А на Громницу [22] ей вдруг привиделся сон. Проснулась она, охваченная ужасом, и долго лежала, вспоминая все до мелочи, чтобы потом рассказать матери. Это не простой сон. Совсем не простой…
Снилось Дивляне, будто спускается она в дыру в земле, очень узкую — едва пролезть, и крутую — путь уходит почти прямо вниз, так что на стенах норы едва удается найти какие-то выбоины, чтобы поставить ногу. Земля плотно утоптана, точно камень, бесчисленным множеством ног — их было так много, что застывший отзвук несчетных шагов навек завис в неподвижном воздухе. Местами стены норы выбелены, будто в доме, покрыты ткаными половиками и вышитыми родовыми полотенцами, белеными с красными узорами.
22
Громница — 2 февраля.
Сначала она попадает в помещение — то ли избу, то ли пещеру, — где натыкается на нескольких старух. Главная из них в платочке, маленькая и сгорбленная, смотрит на нее приветливо, но явно себе на уме. Расспрашивает и отсылает дальше: там, дескать, сидит нянька, она собирает всех, кто поедет наверх. Нора уходит вправо, и Дивляна идет, с трудом пробираясь боком между тесно сдвинутыми стенами. Подземная нора чем-то похожа на избу: здесь есть беленые печи и много деревянной утвари, все больше здоровенные песты и клюки. С одной стороны, слева, идут чередой пестрые занавески, украшенные вышивкой и нашитыми полосами разноцветной ткани. Она хочет посмотреть, что за занавесками, но знает, что это не дозволено. Везде снуют старухи очень маленького роста, словно мыши под ногами, и никого нет, кроме них.

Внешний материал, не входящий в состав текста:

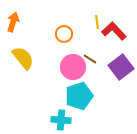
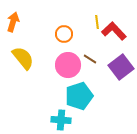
pink circle: moved 5 px left, 2 px up
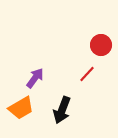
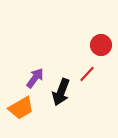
black arrow: moved 1 px left, 18 px up
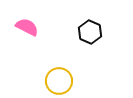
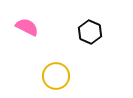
yellow circle: moved 3 px left, 5 px up
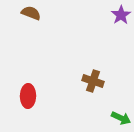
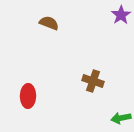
brown semicircle: moved 18 px right, 10 px down
green arrow: rotated 144 degrees clockwise
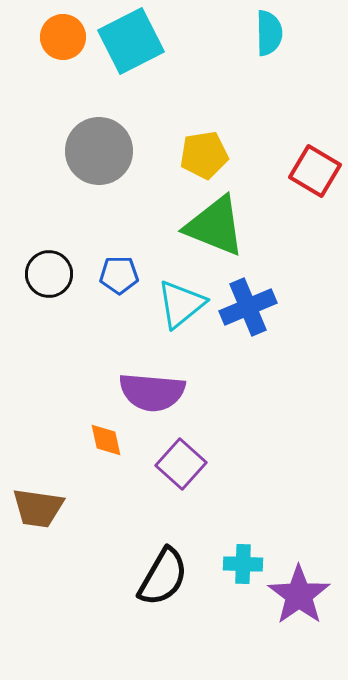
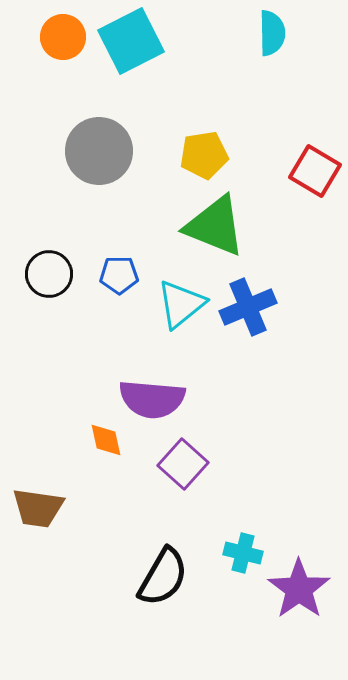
cyan semicircle: moved 3 px right
purple semicircle: moved 7 px down
purple square: moved 2 px right
cyan cross: moved 11 px up; rotated 12 degrees clockwise
purple star: moved 6 px up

Она приходит в пещеру — вроде избы, где сидит та самая нянька, она здесь главная. Это очень древняя старуха, на голове у нее плотно повязанный повой, но вместо тела что-то вроде чурбака без рук и ног, так что она похожа на туго спеленутого младенца. Но глаза у нее очень яркие, серые, как железо, и зоркие, с острым взглядом, будто шило. Вокруг нее сидит еще очень много старух, ее помощниц, все они морщинистые, коричневые, смотрят с равнодушным оценивающим любопытством, словно прикидывают, годна ли пришелица для их целей. Дивляна просит взять ее с собой в белый свет, когда повезут всех детей. Нянька расспрашивает ее и говорит: «Значит, путевые знаки ты ведаешь, раз оттуда пришла?» Она отвечает, что да, и догадывается, что ее не возьмут, — нянька велит ей идти самой. Перед нянькой на столе вроде писало и какая-то печать, но видно, что к ней нельзя прикасаться. Нянька велит ей подождать, а одна из старух ставит клюку в угол, где несколько десятков других клюк из комля, и Дивляна вдруг видит, что у клюки в нижний конец вделано железное острие. Ей делается страшно, хотя никто вроде бы не угрожает. Позади стола, где сидит нянька, она видит другую тропу, ведущую верх, а за ней — дневной свет и крики детей, как будто они резвятся наверху.